Be seen reading a book
by Marie Marshall
Be seen reading a book wherever you go. No, not thumbing a hand-held device, reading an actual book. Be seen to laugh, to smile, to frown; be heard to catch your breath. Take out a pencil and make marginal notes in your own, personal shorthand. Use a bookmark, maybe one main one in stiff card or leather, along with supplementary markers torn from a notepad, maybe a brightly-coloured index tab or two which lead to a favourite or important passage neatly underlined. Take the book everywhere. Let people hear you chuckling and exclaiming even during a comfort break; interrupt your lunchtime apple to read out passages to colleagues; hold your book high whilst sitting on the bus or in the park; when at rest on the summit of a newly-climbed mountain, whip out a paperback from your pocket.
No, this is not an exercise in Luddism. The hand-held device is here to stay. It is an exercise in celebrating what must be the most important technological advance of the past thousand years – print. So much has now been committed to ink on paper. Even though the day of the hand-held device has come, the new literature that has appeared only in a form that can be consumed on such a device is infinitesimal compared to the vast canon of the already-published.
The printer’s boast was always this: that once something is published in print then it cannot be retracted. If you lie then your lie is nailed forever; if you tell the truth it shines forever. A pomposity, maybe, but do the book thing anyway. For me. You know you want to.
And on no account ever refer to it as ‘hard copy’.
__________
I have just finished what I think is my final input into the selection of poems submitted to The Phoenix Rising from the Ashes and am awaiting eagerly a sight of what the final book may look like.
Meanwhile it is time to turn my attention to another possible editing project, this time the work of a single poet.
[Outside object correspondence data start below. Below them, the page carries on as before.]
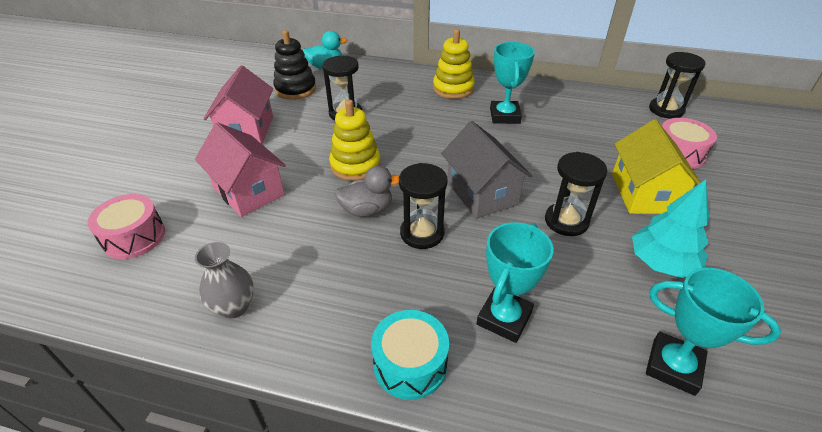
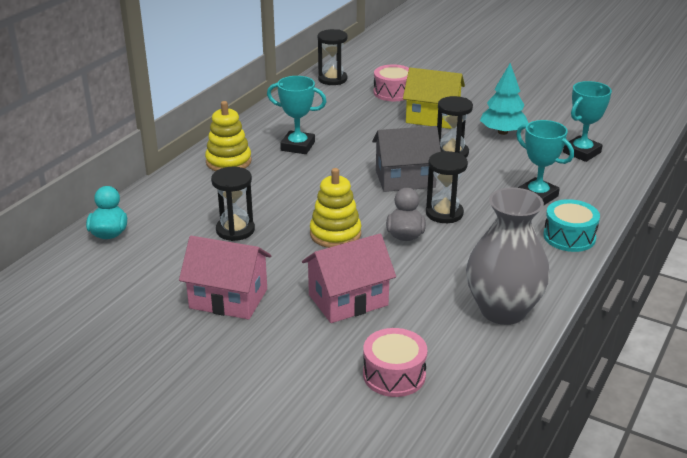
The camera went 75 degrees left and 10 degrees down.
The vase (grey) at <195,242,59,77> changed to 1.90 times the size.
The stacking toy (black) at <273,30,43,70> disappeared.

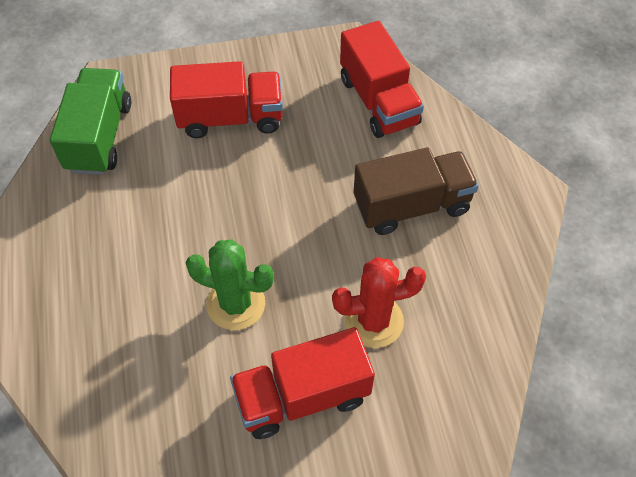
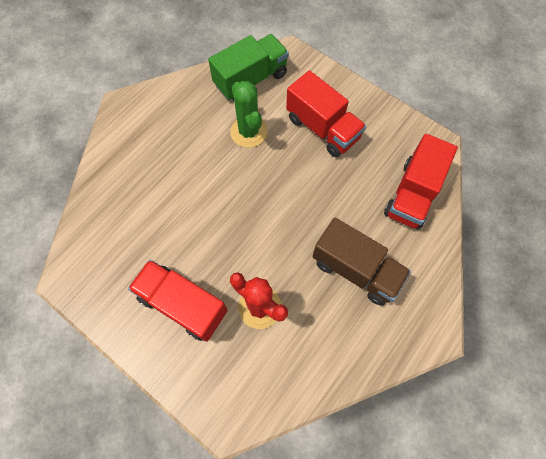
The camera went 50 degrees right and 10 degrees up.
The cactus (green) moved from <186,239,88,91> to <230,81,37,67>.

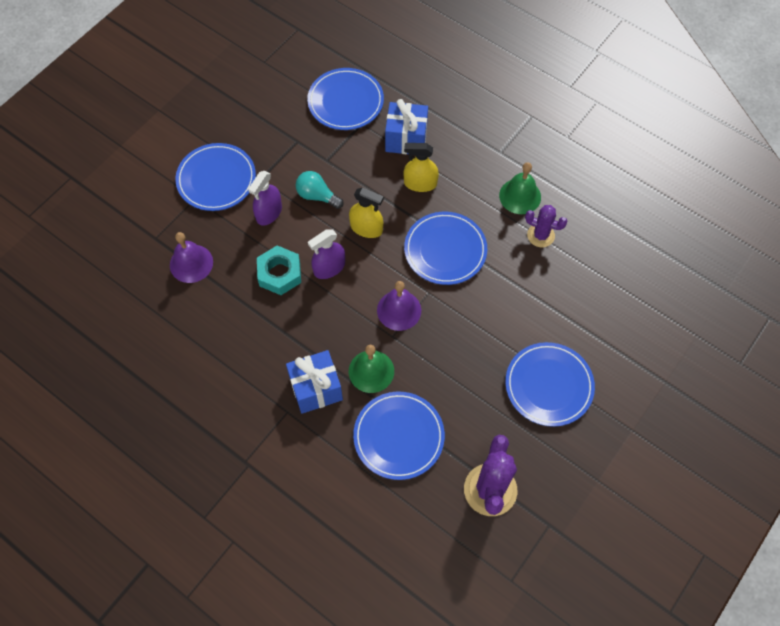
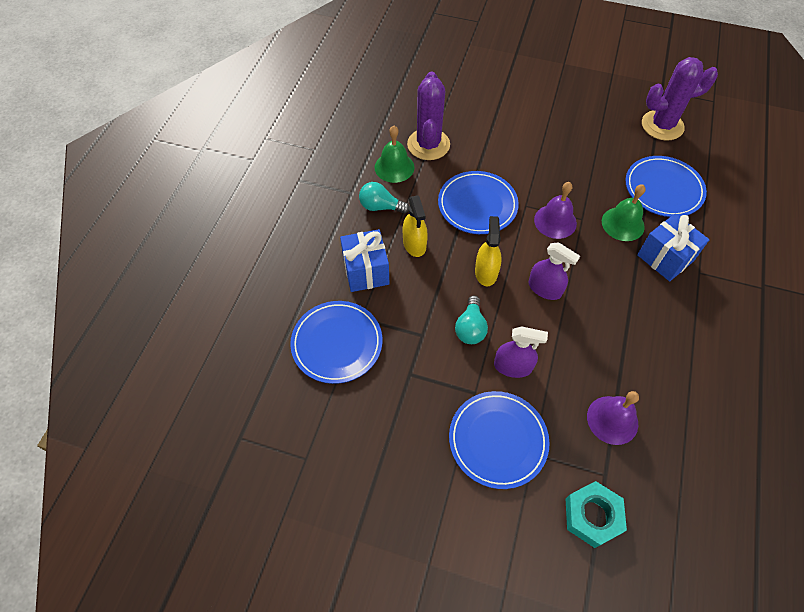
The camera went 110 degrees left and 5 degrees down.
The light bulb (turquoise) at <359,182,51,32> appeared.
The cactus (purple) at <525,205,43,42> changed to 1.70 times the size.
The nut (turquoise) moved from <257,246,44,49> to <566,481,61,67>.
The plate (blue) at <505,342,90,85> disappeared.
I will keep you posted…
I have an e-reader. But I will never stop reading books. I love the feel of a book in my hands. I love to turn pages. My e-reader will never replace my books.
I love the sound a book makes when I fan the corner of the pages with my thumb. I love the little vibrations against the roughness of my fingerprints. I love the way that the fanning checks itself at differences in pressure, or because the book’s spine is weakened from use and there are minute differences in the reach of each page. I love the smell of a book. A book is such a physical thing, it has presence, it is a sculpture, a little monument. From the moment it is printed, it becomes archaeology.
M
So well said!
Absolutely! I’m going to share this.
Please feel free to do so, Angelique.
M
Thanks! I’ve posted it on my FB wall; it’s already gotten several likes and comments. If you want the link, let me know.
Yes, please do let me have the link. Thank you.
M
Hmm, now that I think about it, you might not have access b/c it’s on my FB wall. I’m posting it on my FB author page. Here’s the link to that! 🙂
https://www.facebook.com/pages/Angélique-Jamail-Author/207927972590011
I love watching someone’s face on a train or bus as they read a book – there’s a whole life in their expressions sometimes….
I know what you mean. But someone with a tablet or a mobile phone always looks as though they could not, if their life and sanity depended on it, sigh, put it down, and gaze into the distance.